Avid Life Media CTO Trevor Sykes, in happier times
The group claiming to have hacked the site calls itself the “Impact Team” (inside help from a vendor is suspected). They threaten nothing less than the wholesale public release of names, payment details, online conversations, and even nude photos of a purported 33 million(!) users living mostly in the US and Canada. Their demand? Take the site offline completely, effectively putting Ashley Madison out of business.
So the stakes are quite high for the site’s parent company, which had sales of over $100 million last year. A planned IPO almost certainly is off the table now. Whether the company can recover and continue operating Ashley Madison is uncertain, but clearly it will suffer a tremendous financial blow and have difficulty retaining customers.
The stakes are even higher for those customers of course, who face the possibility of divorce, ruined relationships with their families, and public embarrassment.
So both Ashley Madison and its customers have suffered harm (or potential harm). But what is the proper libertarian perspective on all this?
For starters, consider that personal and business reputations might well become even more important in a libertarian society. Our reflexive aversion to cheats, liars, and secrecy is very much in accord with human nature, and there’s every reason to believe a private legal system would reflect this. In an uncertain world of scarce resources, a lack of trustworthiness in others creates huge transaction costs. This is especially true of our interactions with strangers, where we’re forced to create elaborate legal contracts before doing business-- a handshake no longer suffices.
But surely Ashley Madison’s owners and its users should not be able to sue the alleged hackers (if identified) for monetary damages owing to loss of reputation. The entire tort concept of defamation, including trade libel for businesses, is nonsense. As Murray Rothbard explained, one’s reputation consists of the thoughts, opinions, feelings, and perceptions of other people-- which of course cannot be owned.
Even under current US case law, “truth is a defense” in defamation cases. So provided the hackers released truthful (i.e. accurate, unaltered) data, neither a private nor a legislative legal system would appear to support an action for defamation by Ashley Madison users or its owners simply because hackers made certain unpleasant facts public.
But what about criminal liability? Are the hackers guilty of theft? Burglary?
The common law definition of burglary provides an inexact analogy. Burglary requires the breaking and entering of a dwelling with the intent to steal property within. In the pre-digital world, a criminal with the same motives as the Ashley Madison hackers might have broken into the brick and mortar offices of an adult dating service and physically removed customer information printed on actual paper.
Here we have no physical invasion of a physical space by the alleged criminals.
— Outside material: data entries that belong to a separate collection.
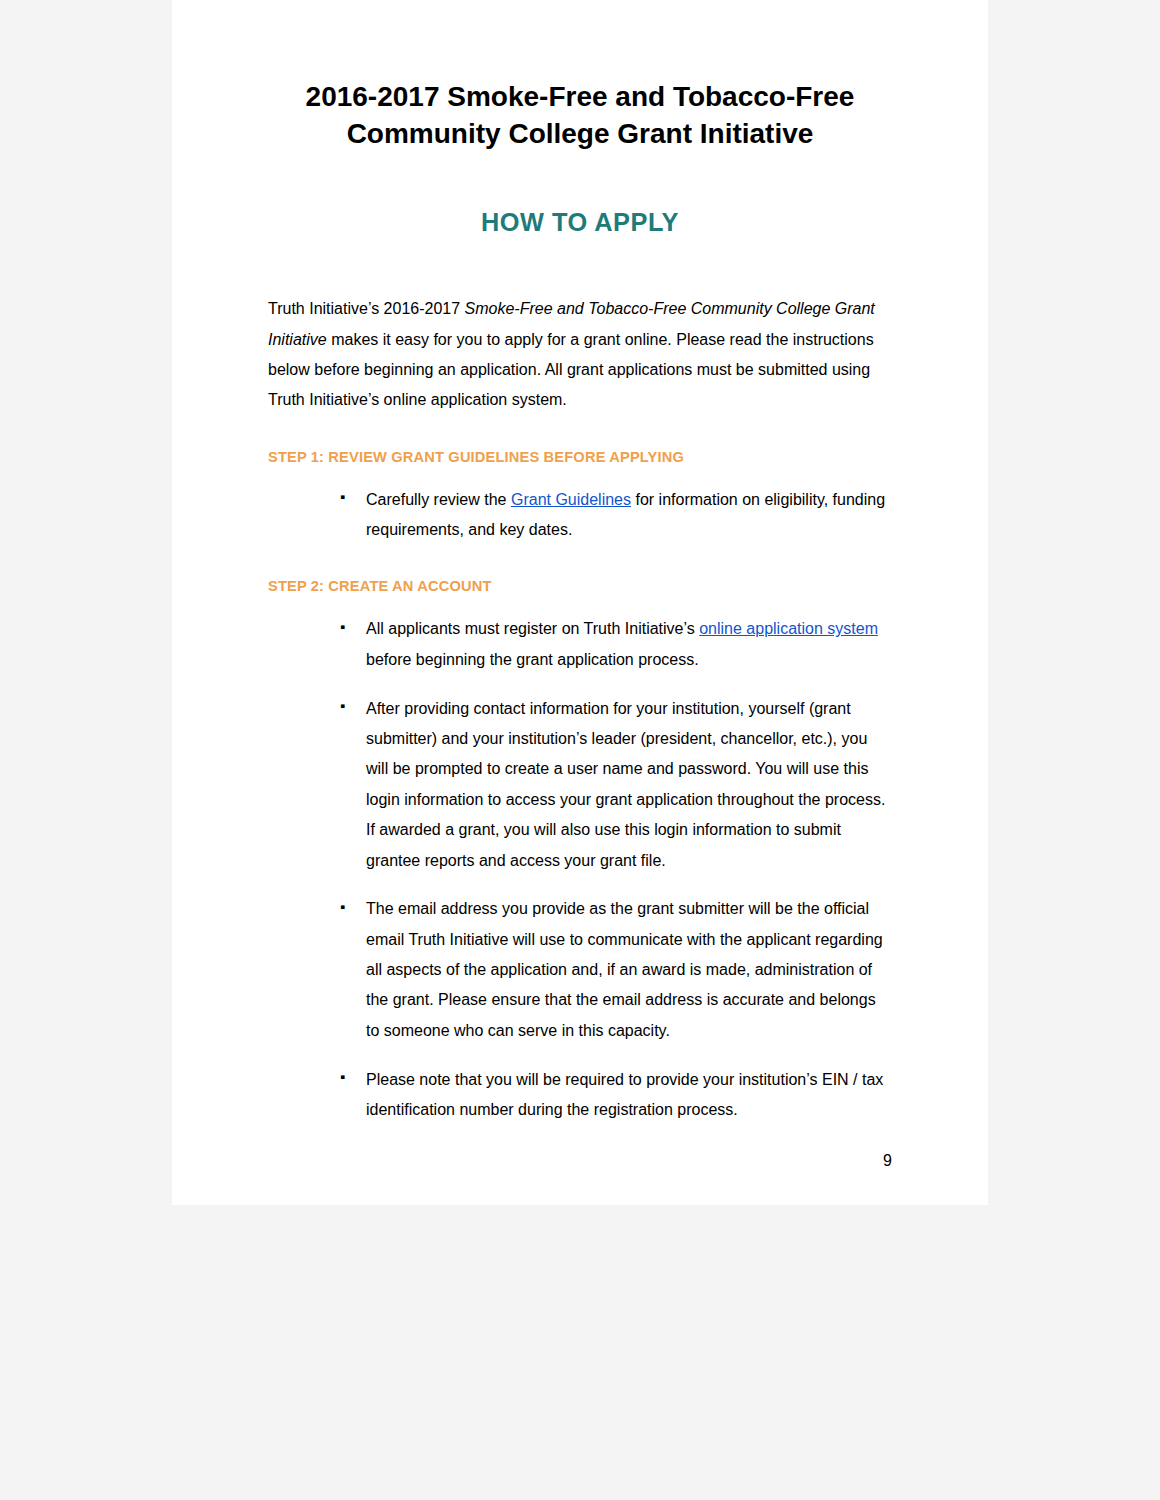2016-2017 Smoke-Free and Tobacco-Free
Community College Grant Initiative
HOW TO APPLY
Truth Initiative’s 2016-2017 Smoke-Free and Tobacco-Free Community College Grant Initiative makes it easy for you to apply for a grant online. Please read the instructions below before beginning an application. All grant applications must be submitted using Truth Initiative’s online application system.
STEP 1: REVIEW GRANT GUIDELINES BEFORE APPLYING
Carefully review the Grant Guidelines for information on eligibility, funding requirements, and key dates.
STEP 2: CREATE AN ACCOUNT
All applicants must register on Truth Initiative’s online application system before beginning the grant application process.
After providing contact information for your institution, yourself (grant submitter) and your institution’s leader (president, chancellor, etc.), you will be prompted to create a user name and password. You will use this login information to access your grant application throughout the process. If awarded a grant, you will also use this login information to submit grantee reports and access your grant file.
The email address you provide as the grant submitter will be the official email Truth Initiative will use to communicate with the applicant regarding all aspects of the application and, if an award is made, administration of the grant. Please ensure that the email address is accurate and belongs to someone who can serve in this capacity.
Please note that you will be required to provide your institution’s EIN / tax identification number during the registration process.
9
Instead, we have individual sitting remotely (perhaps thousands of miles away) using a PC to obtain unauthorized access to the Ashley Madison server.
But it’s important to note that the hackers did not remove customer data, they copied it. By all accounts Ashley Madison still has an intact website and intact data on its server. Ashley Madison still possesses its “stolen” information.
What the hackers really took from Ashley Madison was the unfounded trust of its users, by exposing the site’s assurances of security as untrue.
Should this be a crime? Should it give rise to civil liability? Surely Ashley Madison did not “own” the income stream produced by the site prior to this incident.
Other questions arise. Are the hackers guilty of trespass? Blackmail and extortion? (see Block). Should they face civil liability for violating Ashley Madison’s trade secret in the form of its customer lists? (No, see Kinsella). Should it matter that the hackers took the data not to sell or use for financial gain, but rather to make a point? And should a libertarian legal system permit money damages for actions that evolved under common law like tortious interference with business or intentional infliction of emotional distress?
Not surprisingly, Ashley Madison CEO Noel Biderman wants the hackers to be punished criminally, under US cyber-terrorism or cyber-crime statutes. But one thing is clear: feeding the maw of the awful US criminal justice system and caging humans in supermax prisons at taxpayer expense is NOT the answer.